-- Problem to work on --
Reproduce the material starting at the line that contains "genus: Condea" and ending at the line that contains "genus: Potentilla", swapping "locality" for "location" and keeping everything else unchanged.

[Collected data entries]
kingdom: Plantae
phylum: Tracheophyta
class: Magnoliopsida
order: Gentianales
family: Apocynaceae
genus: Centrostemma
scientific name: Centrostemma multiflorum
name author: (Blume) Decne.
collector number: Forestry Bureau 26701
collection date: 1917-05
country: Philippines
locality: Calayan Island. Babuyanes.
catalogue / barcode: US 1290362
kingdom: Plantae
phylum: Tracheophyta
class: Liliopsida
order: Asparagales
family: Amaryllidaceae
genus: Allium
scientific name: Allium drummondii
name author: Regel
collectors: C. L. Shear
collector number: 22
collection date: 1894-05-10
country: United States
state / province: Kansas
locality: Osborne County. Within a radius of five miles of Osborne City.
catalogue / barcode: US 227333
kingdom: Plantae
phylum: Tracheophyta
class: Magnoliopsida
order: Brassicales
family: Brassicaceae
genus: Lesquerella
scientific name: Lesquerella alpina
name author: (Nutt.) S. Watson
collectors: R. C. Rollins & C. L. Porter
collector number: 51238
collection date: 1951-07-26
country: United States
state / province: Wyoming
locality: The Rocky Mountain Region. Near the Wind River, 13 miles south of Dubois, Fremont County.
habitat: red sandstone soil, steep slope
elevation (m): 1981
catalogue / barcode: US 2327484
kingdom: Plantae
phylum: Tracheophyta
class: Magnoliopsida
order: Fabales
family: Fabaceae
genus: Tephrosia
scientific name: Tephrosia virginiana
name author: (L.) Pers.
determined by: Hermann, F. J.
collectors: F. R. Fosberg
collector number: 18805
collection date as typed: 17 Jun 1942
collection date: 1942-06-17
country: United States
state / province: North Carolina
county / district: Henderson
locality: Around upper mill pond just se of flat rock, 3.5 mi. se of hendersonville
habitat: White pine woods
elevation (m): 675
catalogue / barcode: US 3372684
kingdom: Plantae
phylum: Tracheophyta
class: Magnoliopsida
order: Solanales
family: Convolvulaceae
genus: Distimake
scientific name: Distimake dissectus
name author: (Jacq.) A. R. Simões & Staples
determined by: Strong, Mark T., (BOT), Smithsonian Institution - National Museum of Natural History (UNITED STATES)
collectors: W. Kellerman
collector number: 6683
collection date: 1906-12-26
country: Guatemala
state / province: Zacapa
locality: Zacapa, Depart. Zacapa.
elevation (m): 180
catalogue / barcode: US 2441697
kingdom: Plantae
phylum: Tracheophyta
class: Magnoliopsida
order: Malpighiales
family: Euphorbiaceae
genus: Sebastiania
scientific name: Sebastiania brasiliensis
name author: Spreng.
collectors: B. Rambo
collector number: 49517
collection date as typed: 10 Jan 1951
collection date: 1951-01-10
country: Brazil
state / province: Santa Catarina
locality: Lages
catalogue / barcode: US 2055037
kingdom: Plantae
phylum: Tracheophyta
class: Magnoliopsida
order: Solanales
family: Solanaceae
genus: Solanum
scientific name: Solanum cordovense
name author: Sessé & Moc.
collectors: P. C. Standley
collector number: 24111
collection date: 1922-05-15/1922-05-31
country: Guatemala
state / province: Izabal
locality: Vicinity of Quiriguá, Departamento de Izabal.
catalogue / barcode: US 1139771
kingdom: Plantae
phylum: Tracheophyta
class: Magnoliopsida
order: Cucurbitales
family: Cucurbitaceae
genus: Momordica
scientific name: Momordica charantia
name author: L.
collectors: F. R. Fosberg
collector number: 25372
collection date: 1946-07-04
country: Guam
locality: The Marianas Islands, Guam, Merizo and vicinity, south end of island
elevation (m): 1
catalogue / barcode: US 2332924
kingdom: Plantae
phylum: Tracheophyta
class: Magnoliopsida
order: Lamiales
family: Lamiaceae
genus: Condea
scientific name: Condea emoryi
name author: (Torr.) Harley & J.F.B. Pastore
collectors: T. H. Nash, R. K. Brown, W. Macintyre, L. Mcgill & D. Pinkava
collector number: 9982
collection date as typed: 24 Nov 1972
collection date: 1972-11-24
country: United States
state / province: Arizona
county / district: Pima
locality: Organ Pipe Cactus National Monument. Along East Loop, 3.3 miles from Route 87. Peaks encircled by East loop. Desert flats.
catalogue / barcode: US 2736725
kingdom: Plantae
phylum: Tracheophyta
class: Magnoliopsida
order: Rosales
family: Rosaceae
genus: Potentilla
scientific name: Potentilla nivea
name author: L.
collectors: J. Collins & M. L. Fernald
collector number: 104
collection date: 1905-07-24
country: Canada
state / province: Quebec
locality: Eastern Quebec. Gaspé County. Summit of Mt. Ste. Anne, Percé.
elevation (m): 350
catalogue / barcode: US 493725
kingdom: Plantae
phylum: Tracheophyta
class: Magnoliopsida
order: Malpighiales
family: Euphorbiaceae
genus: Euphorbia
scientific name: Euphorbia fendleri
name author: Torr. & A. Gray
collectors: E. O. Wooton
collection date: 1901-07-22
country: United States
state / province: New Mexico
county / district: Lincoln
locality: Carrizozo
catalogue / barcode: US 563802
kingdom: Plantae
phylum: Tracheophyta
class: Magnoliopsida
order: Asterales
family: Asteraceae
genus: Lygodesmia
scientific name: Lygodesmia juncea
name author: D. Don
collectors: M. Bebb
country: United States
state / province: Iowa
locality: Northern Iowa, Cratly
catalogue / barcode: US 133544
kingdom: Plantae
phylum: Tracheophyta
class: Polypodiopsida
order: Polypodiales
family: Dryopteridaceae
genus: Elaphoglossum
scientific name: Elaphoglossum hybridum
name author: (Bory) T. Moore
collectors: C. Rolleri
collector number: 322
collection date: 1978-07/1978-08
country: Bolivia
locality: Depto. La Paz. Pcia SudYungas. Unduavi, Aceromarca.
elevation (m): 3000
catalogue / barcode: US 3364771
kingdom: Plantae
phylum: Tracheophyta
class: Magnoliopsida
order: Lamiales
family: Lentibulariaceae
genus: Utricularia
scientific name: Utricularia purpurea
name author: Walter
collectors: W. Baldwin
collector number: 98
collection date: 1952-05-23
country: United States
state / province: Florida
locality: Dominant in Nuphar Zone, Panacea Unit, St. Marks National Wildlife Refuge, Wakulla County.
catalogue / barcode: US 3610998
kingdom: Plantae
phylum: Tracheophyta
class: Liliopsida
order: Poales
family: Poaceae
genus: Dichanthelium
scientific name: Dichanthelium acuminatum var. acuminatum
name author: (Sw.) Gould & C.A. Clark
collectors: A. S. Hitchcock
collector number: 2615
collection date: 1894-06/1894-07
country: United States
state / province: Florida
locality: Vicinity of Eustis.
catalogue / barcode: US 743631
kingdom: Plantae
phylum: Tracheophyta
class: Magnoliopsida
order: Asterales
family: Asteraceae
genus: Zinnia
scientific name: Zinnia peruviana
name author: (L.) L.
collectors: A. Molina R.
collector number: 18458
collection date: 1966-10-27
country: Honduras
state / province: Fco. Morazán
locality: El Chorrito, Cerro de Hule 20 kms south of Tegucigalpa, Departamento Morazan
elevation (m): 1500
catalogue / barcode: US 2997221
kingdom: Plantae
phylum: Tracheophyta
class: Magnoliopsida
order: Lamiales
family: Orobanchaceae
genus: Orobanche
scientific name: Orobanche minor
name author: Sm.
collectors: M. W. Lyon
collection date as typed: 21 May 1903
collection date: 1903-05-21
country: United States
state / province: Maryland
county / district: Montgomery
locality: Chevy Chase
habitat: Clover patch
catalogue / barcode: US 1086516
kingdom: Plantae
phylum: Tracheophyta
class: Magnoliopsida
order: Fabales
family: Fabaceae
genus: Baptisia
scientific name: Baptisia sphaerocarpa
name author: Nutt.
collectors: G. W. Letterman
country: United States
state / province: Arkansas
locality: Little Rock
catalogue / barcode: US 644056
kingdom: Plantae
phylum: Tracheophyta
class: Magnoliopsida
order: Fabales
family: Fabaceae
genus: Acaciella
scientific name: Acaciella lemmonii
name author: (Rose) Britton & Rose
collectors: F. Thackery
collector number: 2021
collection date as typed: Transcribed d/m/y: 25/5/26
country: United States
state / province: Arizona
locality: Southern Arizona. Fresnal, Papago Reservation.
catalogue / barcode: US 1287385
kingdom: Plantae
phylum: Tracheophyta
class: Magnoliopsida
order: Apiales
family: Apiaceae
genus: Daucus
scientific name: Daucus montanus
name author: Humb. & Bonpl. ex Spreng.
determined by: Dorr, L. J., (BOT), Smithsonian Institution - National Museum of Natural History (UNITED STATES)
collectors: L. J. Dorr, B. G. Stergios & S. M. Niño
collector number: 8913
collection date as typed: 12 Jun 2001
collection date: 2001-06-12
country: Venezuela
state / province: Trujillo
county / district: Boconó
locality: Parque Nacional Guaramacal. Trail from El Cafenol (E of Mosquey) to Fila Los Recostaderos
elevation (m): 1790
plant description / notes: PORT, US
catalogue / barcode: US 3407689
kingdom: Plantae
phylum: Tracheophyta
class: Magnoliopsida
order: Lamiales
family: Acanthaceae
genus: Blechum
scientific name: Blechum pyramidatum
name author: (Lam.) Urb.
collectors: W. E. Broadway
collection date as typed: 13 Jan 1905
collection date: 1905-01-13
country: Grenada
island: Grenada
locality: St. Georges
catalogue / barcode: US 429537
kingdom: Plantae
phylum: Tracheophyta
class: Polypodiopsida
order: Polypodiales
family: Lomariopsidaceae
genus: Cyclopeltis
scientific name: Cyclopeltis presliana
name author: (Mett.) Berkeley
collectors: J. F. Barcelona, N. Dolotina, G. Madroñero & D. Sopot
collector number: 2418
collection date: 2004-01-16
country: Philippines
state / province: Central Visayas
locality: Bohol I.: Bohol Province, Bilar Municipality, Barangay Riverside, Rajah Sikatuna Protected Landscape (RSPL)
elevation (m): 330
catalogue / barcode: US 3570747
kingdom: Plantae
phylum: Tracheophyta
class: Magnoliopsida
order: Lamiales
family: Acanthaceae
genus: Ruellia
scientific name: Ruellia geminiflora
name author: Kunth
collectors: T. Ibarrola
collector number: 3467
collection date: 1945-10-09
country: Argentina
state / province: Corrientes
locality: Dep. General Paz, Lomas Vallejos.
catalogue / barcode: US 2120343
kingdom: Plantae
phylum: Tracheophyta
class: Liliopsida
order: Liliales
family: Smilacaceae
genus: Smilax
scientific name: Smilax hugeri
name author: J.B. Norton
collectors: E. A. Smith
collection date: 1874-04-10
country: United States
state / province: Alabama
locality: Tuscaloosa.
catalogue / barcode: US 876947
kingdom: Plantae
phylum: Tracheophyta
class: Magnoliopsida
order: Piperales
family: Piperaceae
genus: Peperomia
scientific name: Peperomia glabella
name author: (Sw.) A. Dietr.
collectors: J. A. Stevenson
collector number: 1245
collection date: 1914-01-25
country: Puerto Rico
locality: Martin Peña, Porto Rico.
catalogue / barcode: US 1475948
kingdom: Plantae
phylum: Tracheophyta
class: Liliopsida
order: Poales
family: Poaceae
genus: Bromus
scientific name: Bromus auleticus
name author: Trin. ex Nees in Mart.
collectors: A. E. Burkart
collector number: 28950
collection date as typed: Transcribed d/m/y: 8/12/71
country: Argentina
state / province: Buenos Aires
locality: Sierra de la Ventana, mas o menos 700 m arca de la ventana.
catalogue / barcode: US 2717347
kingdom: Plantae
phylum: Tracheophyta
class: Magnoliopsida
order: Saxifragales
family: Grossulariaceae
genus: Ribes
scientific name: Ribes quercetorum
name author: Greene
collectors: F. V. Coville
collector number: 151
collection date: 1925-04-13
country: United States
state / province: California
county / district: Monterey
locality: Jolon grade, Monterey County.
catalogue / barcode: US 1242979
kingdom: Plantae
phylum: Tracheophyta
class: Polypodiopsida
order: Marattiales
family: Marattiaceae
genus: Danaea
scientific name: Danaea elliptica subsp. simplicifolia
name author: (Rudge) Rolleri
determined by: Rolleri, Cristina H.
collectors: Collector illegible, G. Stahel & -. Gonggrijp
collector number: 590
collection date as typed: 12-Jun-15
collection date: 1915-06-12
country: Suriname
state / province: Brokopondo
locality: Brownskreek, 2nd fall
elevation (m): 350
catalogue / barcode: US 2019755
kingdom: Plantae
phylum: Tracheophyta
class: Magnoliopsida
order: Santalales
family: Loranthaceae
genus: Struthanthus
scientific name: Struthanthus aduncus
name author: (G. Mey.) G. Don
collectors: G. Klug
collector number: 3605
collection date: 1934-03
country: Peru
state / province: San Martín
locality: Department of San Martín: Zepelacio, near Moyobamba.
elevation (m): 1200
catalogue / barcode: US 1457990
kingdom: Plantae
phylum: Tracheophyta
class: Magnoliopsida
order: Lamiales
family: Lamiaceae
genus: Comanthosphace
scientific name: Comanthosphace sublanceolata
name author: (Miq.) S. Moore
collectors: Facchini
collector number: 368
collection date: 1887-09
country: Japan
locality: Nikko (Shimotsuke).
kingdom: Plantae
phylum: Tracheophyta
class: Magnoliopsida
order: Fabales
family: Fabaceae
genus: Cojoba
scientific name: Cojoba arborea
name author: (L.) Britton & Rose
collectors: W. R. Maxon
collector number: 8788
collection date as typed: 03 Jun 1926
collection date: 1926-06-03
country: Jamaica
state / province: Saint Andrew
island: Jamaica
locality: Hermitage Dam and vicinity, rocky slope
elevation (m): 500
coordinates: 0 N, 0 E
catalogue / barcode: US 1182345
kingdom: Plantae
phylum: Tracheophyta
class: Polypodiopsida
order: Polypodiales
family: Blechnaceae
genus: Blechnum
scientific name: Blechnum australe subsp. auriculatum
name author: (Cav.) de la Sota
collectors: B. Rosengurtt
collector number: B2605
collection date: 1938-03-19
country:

-- Expected answer --
genus: Condea
scientific name: Condea emoryi
name author: (Torr.) Harley & J.F.B. Pastore
collectors: T. H. Nash, R. K. Brown, W. Macintyre, L. Mcgill & D. Pinkava
collector number: 9982
collection date as typed: 24 Nov 1972
collection date: 1972-11-24
country: United States
state / province: Arizona
county / district: Pima
location: Organ Pipe Cactus National Monument. Along East Loop, 3.3 miles from Route 87. Peaks encircled by East loop. Desert flats.
catalogue / barcode: US 2736725
kingdom: Plantae
phylum: Tracheophyta
class: Magnoliopsida
order: Rosales
family: Rosaceae
genus: Potentilla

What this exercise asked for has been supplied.